Too bad the study is so small, but the results - 45% - nearly 200% higher than in controls?! So long as the participants weren't cherry-picked, it's pretty darned compelling. I hope they get enough funding to repeat with additional participants.

Unfortunately yes and this is what has been found, most recently by Dr. Chia earlier this year where he found enterovirus RNA in the brainstem of a deceased patient.

I've heard about this in passing several times. Do you have a source? I would definitely like to see this in a publication. I know Dr. Chia as a practitioner, though; I'm not even aware if he tends to publish.

-J
 

Hip

Senior Member
Messages
17,873
Wow - a few centimeters is enough for the molecules to disperse so that they have little to no effect? That's pretty mindblowing, actually.
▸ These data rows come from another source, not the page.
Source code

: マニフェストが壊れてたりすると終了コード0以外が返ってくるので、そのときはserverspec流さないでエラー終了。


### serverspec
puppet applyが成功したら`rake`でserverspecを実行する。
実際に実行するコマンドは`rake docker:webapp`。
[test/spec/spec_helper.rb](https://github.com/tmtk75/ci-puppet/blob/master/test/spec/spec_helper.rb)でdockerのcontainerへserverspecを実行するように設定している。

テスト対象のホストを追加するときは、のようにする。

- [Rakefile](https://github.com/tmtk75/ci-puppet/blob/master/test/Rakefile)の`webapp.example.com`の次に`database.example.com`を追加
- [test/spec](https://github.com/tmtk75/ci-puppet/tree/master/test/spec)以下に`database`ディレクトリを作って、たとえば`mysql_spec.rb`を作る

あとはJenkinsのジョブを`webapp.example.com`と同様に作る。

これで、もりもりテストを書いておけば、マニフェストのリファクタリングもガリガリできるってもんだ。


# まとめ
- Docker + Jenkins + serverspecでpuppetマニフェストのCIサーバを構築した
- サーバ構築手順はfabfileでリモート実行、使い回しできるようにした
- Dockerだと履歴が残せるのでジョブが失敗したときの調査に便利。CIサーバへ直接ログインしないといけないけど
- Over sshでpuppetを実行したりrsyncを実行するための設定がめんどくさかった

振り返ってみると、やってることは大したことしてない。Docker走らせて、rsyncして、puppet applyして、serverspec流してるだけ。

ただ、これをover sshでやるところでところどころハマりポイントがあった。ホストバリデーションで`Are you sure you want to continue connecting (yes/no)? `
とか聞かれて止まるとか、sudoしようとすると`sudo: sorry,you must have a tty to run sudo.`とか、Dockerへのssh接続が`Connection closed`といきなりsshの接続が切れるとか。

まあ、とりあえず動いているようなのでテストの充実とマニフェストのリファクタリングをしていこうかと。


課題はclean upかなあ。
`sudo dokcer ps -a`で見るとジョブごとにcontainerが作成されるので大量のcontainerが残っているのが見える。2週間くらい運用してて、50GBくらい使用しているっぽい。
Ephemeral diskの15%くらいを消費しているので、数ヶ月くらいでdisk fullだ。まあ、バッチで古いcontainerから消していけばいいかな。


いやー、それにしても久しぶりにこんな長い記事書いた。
I have never been able to find a decent exposition of the effective ranges of cytokines, because it does vary. I believe most inflammatory cytokines are autocrines (act only on the cell that released them) and paracrines (act only on the cells adjacent to the cell that released them), and thus have ranges measured in terms of cell widths.

One exception is IL-6, which once released can travel body-wide. In this sense, IL-6 acts more like a hormone than an inflammatory cytokine.
 

halcyon

Senior Member
Messages
2,482
I've heard about this in passing several times. Do you have a source? I would definitely like to see this in a publication. I know Dr. Chia as a practitioner, though; I'm not even aware if he tends to publish.
He hasn't published anything yet but he describes the case in some detail at the end of his Invest in ME talk this year. He has published around 8 papers on ME.